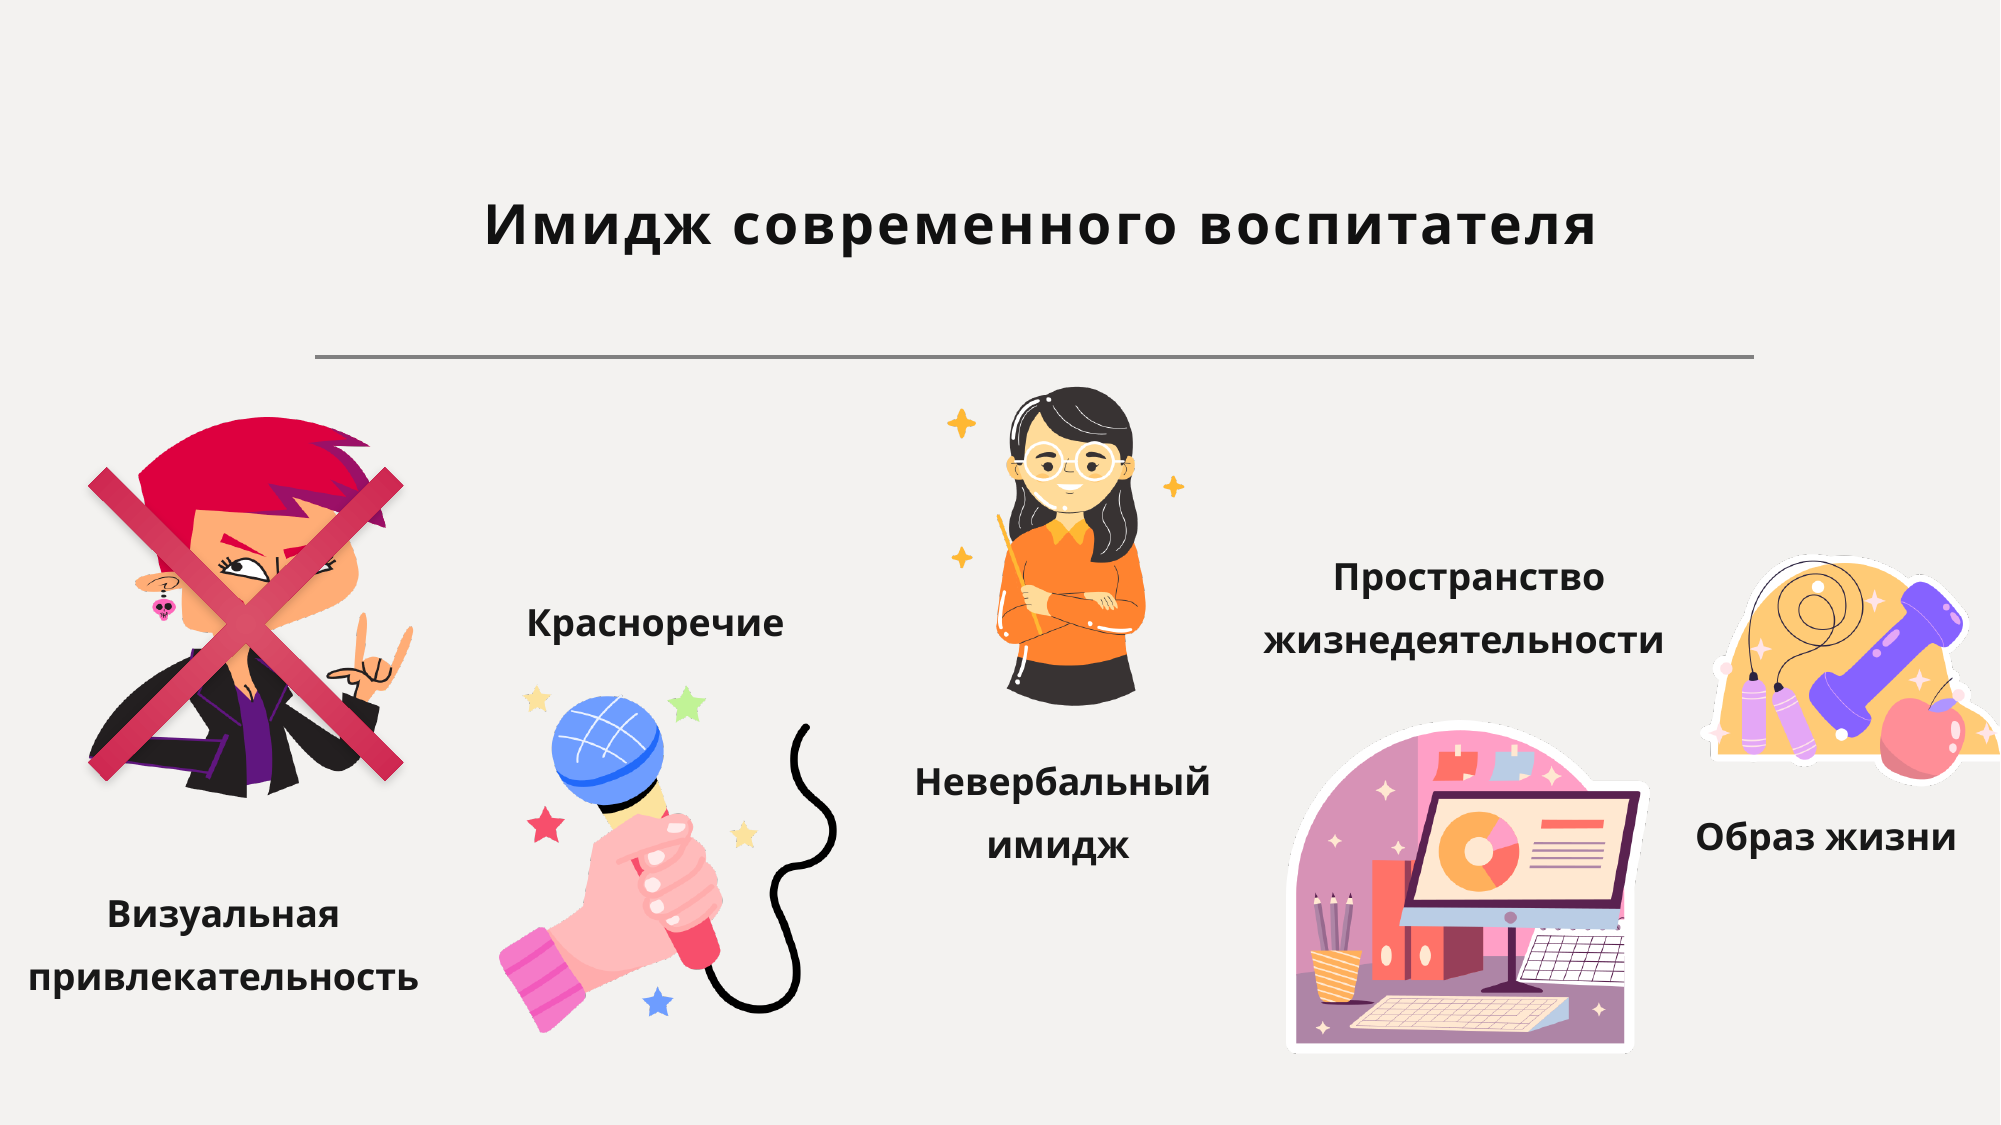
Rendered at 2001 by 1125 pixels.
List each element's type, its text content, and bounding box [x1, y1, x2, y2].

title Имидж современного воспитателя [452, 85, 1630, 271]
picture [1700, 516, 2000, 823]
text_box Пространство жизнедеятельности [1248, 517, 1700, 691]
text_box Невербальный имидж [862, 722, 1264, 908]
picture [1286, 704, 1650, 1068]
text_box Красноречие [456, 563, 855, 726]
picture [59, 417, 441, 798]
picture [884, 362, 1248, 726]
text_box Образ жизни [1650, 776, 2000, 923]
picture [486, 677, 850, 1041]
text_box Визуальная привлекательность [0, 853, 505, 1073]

※

▶ [ASSIGNED TASK]
Retype all the data exactly, please, without pictures.

▶ [REPLY TO THE TASK]
Rendered at 2001 by 1125 pixels.
List each element's type, its text content, and bounding box [x1, y1, x2, y2].

title Имидж современного воспитателя [452, 85, 1630, 271]
picture [1700, 516, 2000, 823]
text_box Пространство жизнедеятельности [1248, 517, 1700, 691]
text_box Невербальный имидж [862, 722, 1264, 908]
picture [1286, 704, 1650, 1068]
text_box Красноречие [456, 563, 855, 726]
picture [59, 417, 441, 798]
picture [884, 362, 1248, 726]
text_box Образ жизни [1650, 776, 2000, 923]
picture [486, 677, 850, 1041]
text_box Визуальная привлекательность [0, 853, 505, 1073]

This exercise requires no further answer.